╭─ Excerpted records
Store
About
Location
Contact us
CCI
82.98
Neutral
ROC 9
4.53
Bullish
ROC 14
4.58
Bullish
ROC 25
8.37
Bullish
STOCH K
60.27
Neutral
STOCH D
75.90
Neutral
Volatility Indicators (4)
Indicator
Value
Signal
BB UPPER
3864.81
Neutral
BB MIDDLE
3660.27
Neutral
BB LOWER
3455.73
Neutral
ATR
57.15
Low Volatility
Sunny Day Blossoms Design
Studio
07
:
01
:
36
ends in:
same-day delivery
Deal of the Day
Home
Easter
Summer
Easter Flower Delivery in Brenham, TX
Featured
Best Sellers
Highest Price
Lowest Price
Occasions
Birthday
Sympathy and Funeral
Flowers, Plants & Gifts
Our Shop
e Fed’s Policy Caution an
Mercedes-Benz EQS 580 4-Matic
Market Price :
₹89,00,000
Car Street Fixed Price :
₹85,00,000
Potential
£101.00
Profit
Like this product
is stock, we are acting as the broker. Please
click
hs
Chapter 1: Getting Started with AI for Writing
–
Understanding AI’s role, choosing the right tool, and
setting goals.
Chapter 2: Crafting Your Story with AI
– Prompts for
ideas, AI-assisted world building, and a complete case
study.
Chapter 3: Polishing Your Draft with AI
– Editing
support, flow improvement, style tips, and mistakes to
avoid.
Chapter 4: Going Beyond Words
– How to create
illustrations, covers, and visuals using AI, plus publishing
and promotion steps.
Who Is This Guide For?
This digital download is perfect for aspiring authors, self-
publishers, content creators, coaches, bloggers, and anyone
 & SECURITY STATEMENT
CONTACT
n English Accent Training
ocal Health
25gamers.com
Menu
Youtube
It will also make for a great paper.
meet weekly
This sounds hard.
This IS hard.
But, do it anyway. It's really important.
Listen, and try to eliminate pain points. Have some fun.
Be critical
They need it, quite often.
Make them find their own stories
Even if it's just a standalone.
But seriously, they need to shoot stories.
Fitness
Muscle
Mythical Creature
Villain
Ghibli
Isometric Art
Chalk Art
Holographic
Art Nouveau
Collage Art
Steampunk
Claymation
╰─
# [Problem requirements]
Copy out, word for word, the part of the entries above that begins at the line with "This IS hard." and ends at the line with "Art Nouveau", including both.

# [Expected output]
This IS hard.
But, do it anyway. It's really important.
Listen, and try to eliminate pain points. Have some fun.
Be critical
They need it, quite often.
Make them find their own stories
Even if it's just a standalone.
But seriously, they need to shoot stories.
Fitness
Muscle
Mythical Creature
Villain
Ghibli
Isometric Art
Chalk Art
Holographic
Art Nouveau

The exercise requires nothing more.